═══ Exercise data

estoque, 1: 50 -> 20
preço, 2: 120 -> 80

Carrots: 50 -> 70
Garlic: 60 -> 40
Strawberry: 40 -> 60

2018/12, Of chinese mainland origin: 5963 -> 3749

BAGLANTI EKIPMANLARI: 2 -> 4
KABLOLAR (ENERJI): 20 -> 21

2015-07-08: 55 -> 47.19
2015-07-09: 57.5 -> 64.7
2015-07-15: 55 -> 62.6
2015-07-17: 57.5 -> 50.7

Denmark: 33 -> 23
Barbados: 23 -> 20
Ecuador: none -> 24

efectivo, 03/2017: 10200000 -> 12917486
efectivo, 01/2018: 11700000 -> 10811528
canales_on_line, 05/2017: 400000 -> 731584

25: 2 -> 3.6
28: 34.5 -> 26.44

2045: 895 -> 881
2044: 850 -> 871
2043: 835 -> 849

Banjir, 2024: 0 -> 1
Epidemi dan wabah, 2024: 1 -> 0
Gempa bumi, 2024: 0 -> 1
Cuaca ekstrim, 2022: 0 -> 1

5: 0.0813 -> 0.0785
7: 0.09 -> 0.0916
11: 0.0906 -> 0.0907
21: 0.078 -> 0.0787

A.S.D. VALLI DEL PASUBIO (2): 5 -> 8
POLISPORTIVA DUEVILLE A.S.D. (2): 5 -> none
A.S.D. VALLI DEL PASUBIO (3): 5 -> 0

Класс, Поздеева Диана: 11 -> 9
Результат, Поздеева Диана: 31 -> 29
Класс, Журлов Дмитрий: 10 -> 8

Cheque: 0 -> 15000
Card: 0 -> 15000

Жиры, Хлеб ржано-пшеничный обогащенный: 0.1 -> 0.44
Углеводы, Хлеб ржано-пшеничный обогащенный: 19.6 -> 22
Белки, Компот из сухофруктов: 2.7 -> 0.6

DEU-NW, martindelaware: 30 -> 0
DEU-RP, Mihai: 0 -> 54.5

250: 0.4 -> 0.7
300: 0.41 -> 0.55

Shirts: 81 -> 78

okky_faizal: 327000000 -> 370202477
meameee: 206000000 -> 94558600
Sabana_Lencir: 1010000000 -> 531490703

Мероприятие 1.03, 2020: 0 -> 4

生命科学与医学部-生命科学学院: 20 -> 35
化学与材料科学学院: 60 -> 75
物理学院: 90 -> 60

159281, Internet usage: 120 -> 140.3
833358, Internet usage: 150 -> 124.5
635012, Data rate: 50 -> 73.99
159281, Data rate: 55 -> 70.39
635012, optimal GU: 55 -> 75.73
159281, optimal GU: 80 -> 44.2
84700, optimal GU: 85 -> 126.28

══════

=== Assignment ===
Could you please find every line of the listing above holding the string "usage" and copy it?

=== Reply ===
159281, Internet usage: 120 -> 140.3
833358, Internet usage: 150 -> 124.5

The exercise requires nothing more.